Para o historiador britânico Eric Hobsbawm, em livro recentemente lançado acerca das experiências revolucionárias latino-americanas2, a experiência da guerrilha de Che na Bolívia estava fadada ao fracasso desde o início, por conta de um erro político fundamental: “eles presumiram que, estando presentes várias das condições objetivas para a revolução, seria decisivo para deflagrá-la o puro voluntarismo, a decisão de algumas pessoas de fora. Em consequência, grupos pequenos, em alguns casos em números muito insuficiente, ficaram isolados e foram vítimas relativamente fáceis de seus inimigos”3. Hobsbawm argumenta que todos os movimentos revolucionários que perduraram no continente tinham uma forte base camponesa, e importantes conexões com guerrilheiros urbanos.
A campanha de ódio disseminada pelo exército boliviano nas rádios foi o elemento decisivo para a derrota de Che Guevara. Sierra Maestra se tornara em grande parte possível pelo apoio popular que Fidel e seus guerrilheiros receberam diante do ódio generalizado da população a Fulgencio Batista - situação em nada similar a de Barrientos na Bolívia. Diante do receio dos camponeses bolivianos, incluindo grupos indígenas que não falavam espanhol, e com os quais os guerrilheiros tinham dificuldades de comunicação, a condição de vida na mata se tornava mais e mais dura sem acesso a alimentos e água. Don Lorencio Aguillar Terán, hoje proprietário de um pequeno terreno na região montanhosa acima da Quebrada del Yuro, e com mais de setenta anos, era adolescente quando Che foi morto: “Não sabíamos nada, e de um dia para o outro apareceram guerrilheiros dizendo que estavam treinando para ir a La Paz lutar. Depois do que aconteceu, as pessoas ficaram com muito medo”.
Nas páginas de seu diário, Che parece mais preocupado com a dificuldade de estabelecer um bom contato com os camponeses diante da campanha de ódio disseminada pelas rádios, do que com os enfrentamentos com o exército boliviano destreinado, que ele comparava a ovelhas. A cilada que finalmente capturou os guerrilheiros foi organizada a partir da denúncia de um camponês que verificou uma movimentação estranha em seu milharal no meio da noite, e não hesitou em chamar o exército.

Registros de um conjunto de dados
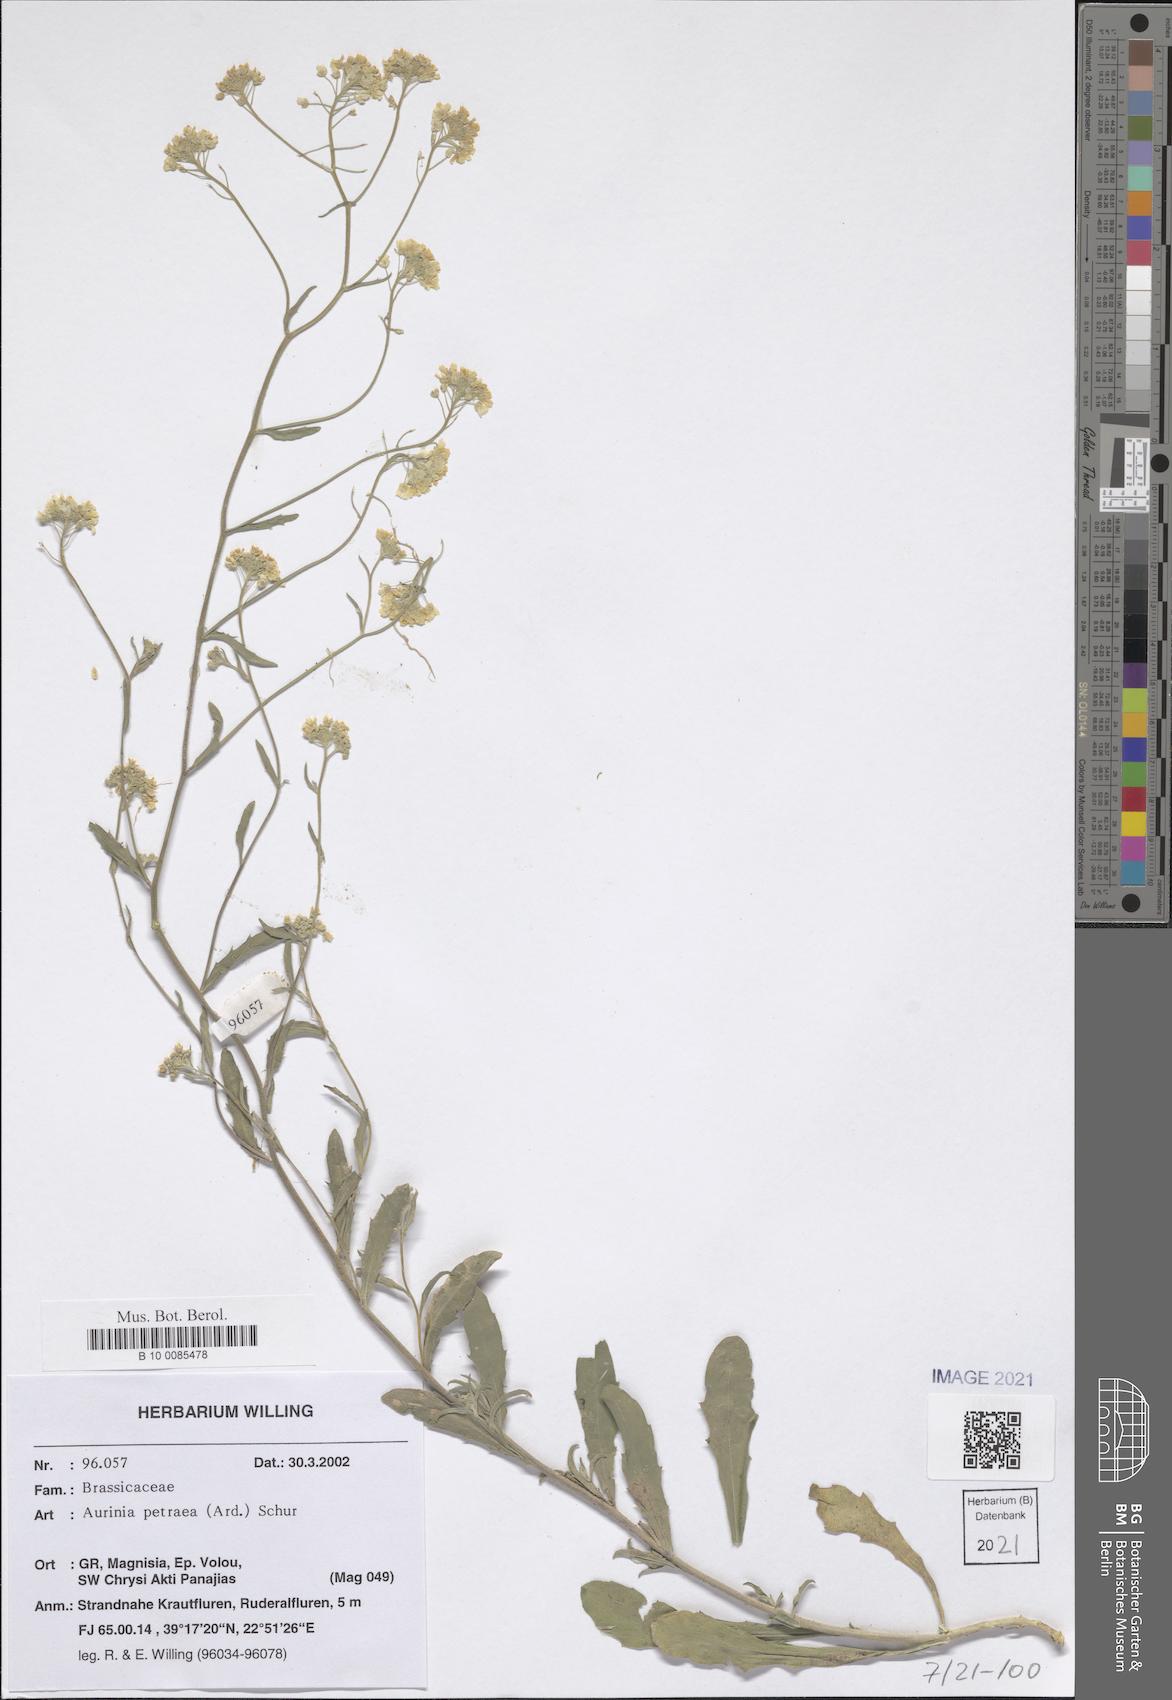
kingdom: Plantae
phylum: Tracheophyta
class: Magnoliopsida
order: Brassicales
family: Brassicaceae
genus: Aurinia
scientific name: Aurinia petraea
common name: Goldentuft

> _Tarefas propostas_:
1: Transcreva, do trecho sobre a guerrilha de Che na Bolívia, a parte que começa em “Para o historiador” e vai até “com guerrilheiros urbanos.”, inclusive.
2: Prossiga o texto sobre a guerrilha de Che na Bolívia a partir da última frase apresentada.
Os registros não têm nenhuma função aqui.

> _Tarefas resolvidas_:
1:
Para o historiador britânico Eric Hobsbawm, em livro recentemente lançado acerca das experiências revolucionárias latino-americanas2, a experiência da guerrilha de Che na Bolívia estava fadada ao fracasso desde o início, por conta de um erro político fundamental: “eles presumiram que, estando presentes várias das condições objetivas para a revolução, seria decisivo para deflagrá-la o puro voluntarismo, a decisão de algumas pessoas de fora. Em consequência, grupos pequenos, em alguns casos em números muito insuficiente, ficaram isolados e foram vítimas relativamente fáceis de seus inimigos”3. Hobsbawm argumenta que todos os movimentos revolucionários que perduraram no continente tinham uma forte base camponesa, e importantes conexões com guerrilheiros urbanos.

2:
Perguntado o que ele imaginava que teria acontecido com a Bolívia se a guerrilha tivesse vencido, Don Lorencio respondeu: “talvez estivesse melhor. Porque agora trabalho, muito, muito, e estou muito cansado’’.
Se com a superexposição do corpo de Che Guevara o governo pretendia demonstrar a força e estabilidade do seu governo, criando um marco visual e um sentimento claro de sua força, a teatralidade do ritual parece assegurar a Che uma verdadeira aura heroica. O assassinato do jovem de 39 anos, que abrira mão de uma confortável posição institucional na política cubana para voltar às duras condições guerrilheiras, lhe permitiu superar a morte e entrar definitivamente para a história.
Fim da história? Fim de um ciclo progressista na América Latina? Se o ângulo de análise escolhido para refletir sobre o mundo atual enfoca-se apenas no plano da governabilidade macroestrutural, o plano revolucionário e a figura de Che pertencem a um passado longínquo, sem conexões com um presente para o qual inexistem alternativas. Entretanto, ao mudar o ângulo de observação, e a depender das pichações nos principais pontos turísticos de La Ruta del Che, com a presença de frases e siglas fazendo referências a diversos movimentos estudantis latino-americanos, ao Exército Zapatista de Libertação Nacional, ao MST, entre tantos outros, indicam um mundo em constante disputa. A imagem que se entrevê do futuro da América Latina não poderia estar mais distante da de um mar de calmaria.